As the Presidenti­al system became unpopular, Chandrika Kumaratung­a made a solemn pledge – in her manifesto and elsewhere, to reconsider the Executive Presidency in 1995. Once ensconced, she not only went for a second term in office, but tried to extend her term by a year which attempt had to be foiled by the Supreme Court. And in the 2005 manifesto of Mahinda Rajapaksa, he said he would pursue an “honourable peace” by way of dialogue, sit down with the LTTE leader and present a “national consensus” to the Eelam demand. What happened is history.

While all party manifestos must be taken with a gunny bag of salt, one of the manifestos this time that has been disconcert­ing is that of the Tamil National Alliance (TNA). This alliance was effectivel­y sidelined from the political process during the northern insurgency when the AK-47 toting LTTE ran the show. Returning to the political mainstream only because the country’s Armed Forces eliminated the LTTE from the equation, the TNA began singing its old theme-song calling for the merger of the North and East provinces into one provincial council; self-determinat­ion and made references to a ‘Tamil Homeland’ – with a proviso that it will be within an “undivided Sri Lanka”.

Hasn’t the TNA leadership learnt a lesson; how the 1976 Vadukottai Resolution which called for the similar demands gave birth to a radical youth wing?
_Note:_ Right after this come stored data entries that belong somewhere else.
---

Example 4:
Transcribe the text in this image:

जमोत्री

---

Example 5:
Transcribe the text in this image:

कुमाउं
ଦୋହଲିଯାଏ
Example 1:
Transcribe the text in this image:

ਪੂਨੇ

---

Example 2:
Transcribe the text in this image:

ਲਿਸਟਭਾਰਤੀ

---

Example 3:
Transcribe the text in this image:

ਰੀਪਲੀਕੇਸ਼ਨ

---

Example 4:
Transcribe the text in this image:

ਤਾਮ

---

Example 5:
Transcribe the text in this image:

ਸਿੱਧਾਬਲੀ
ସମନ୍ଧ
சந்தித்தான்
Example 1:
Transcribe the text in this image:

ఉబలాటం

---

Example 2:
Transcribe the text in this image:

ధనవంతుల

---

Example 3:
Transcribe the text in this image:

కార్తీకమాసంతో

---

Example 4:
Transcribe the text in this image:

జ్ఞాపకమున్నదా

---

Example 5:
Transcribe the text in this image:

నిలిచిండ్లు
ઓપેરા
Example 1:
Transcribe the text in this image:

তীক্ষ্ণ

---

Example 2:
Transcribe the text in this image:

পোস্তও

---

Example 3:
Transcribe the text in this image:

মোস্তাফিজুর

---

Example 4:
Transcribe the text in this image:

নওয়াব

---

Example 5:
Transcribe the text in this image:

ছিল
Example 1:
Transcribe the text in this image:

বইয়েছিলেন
It was these youth who then gravitated towards forming armed groups, which started hounding each other, leaving just the LTTE to become putty in the hands of another country promoting its own geo-political agenda at the time. Does the TNA really want history to repeat itself ?

The alliance also calls for the merger of the North and East provinces, a pipe-dream when it couldn’t even run the Northern Provincial Council without in-fighting.
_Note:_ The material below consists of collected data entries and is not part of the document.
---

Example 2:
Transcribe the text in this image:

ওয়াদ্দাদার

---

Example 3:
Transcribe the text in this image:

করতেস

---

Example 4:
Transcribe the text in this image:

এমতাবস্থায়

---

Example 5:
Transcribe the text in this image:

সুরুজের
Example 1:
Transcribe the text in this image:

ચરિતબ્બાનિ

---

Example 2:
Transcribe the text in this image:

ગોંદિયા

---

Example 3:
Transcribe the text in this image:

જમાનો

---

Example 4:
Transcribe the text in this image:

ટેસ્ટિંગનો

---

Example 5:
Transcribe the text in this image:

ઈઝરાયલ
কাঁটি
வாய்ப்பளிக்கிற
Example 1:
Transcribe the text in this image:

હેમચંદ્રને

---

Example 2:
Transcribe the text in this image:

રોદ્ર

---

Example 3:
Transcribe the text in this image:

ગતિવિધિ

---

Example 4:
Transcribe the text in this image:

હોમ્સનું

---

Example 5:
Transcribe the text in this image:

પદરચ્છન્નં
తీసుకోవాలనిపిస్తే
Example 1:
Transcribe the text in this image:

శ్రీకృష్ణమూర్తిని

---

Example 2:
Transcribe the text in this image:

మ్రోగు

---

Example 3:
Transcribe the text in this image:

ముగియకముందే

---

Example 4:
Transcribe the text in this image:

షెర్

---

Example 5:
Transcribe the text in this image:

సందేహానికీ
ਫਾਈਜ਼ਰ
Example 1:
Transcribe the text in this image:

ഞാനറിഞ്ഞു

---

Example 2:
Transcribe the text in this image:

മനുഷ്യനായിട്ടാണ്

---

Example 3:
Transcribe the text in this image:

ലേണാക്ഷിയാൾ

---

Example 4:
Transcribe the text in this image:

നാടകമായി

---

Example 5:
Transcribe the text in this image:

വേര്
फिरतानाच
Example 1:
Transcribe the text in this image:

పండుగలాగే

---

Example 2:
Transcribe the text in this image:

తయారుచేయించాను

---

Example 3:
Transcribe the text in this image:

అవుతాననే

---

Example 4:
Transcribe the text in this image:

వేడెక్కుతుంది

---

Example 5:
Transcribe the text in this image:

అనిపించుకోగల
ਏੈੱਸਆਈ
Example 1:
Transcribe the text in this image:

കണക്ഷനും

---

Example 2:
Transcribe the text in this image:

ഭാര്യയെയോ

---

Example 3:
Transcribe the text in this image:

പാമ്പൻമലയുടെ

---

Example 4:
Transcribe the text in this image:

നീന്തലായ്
It is nothing but pathetic that the TNA is continuing with its communal politics to chase behind votes at the upcoming elections. They may be trying to compete with other fringe political parties of the North espousing the same or even more radical views. Maybe they are even the lesser evil. But like the House of Bourbons of France all of them seem to have “learned nothing, and forgotten nothing”, committing the same mistakes over and over again expecting different results. In this instance, they are playing to the age-old sentiments of their electorate, only helping fuel an equal and opposite reaction in the ‘south’ which will be greatly advantageo­us to parties that wish to ride to power in Colombo by playing their own ‘communal card’.
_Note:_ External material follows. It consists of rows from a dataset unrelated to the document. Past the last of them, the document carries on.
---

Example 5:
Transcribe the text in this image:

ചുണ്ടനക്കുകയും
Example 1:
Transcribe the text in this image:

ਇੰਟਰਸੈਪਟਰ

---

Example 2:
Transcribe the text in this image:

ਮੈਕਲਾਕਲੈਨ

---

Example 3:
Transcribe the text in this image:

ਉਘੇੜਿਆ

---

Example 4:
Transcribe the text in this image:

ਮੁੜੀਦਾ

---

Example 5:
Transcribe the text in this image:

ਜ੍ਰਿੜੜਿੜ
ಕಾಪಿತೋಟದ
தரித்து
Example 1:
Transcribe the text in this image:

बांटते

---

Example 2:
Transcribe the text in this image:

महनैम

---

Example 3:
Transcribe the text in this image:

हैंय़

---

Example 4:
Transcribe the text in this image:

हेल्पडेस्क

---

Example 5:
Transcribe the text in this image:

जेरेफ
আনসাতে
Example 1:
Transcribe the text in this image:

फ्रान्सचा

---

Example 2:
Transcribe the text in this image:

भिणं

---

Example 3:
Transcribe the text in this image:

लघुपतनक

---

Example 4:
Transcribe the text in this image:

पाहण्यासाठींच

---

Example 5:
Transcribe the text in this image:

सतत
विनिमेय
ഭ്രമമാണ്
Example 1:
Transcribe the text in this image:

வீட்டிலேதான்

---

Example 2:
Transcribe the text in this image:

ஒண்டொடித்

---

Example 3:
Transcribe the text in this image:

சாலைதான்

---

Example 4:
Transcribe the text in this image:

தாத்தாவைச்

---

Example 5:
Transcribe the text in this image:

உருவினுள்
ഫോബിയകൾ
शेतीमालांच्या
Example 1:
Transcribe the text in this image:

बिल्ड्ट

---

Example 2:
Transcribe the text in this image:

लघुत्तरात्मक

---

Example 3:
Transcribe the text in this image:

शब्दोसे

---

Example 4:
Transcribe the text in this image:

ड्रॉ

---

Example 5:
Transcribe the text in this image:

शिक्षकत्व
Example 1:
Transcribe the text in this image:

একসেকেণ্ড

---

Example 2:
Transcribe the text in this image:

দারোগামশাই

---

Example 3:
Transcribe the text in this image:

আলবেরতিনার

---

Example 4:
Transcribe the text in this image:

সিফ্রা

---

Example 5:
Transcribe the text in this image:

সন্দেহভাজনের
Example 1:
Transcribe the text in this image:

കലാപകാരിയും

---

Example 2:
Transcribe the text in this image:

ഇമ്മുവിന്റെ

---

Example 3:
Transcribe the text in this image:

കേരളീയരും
These northern politician­s will not be able to blame ‘southern’ coalitions for beating the communal drum if they are doing it themselves in the North – and the East. What they are trying to do is whip up a communal frenzy among a new generation of youth. If the LTTE used a previous generation to wade through slaughter to its impossible dream of a separate state, the TNA – and other northern regional parties, seemingly want to do the same for some seats in the National Parliament.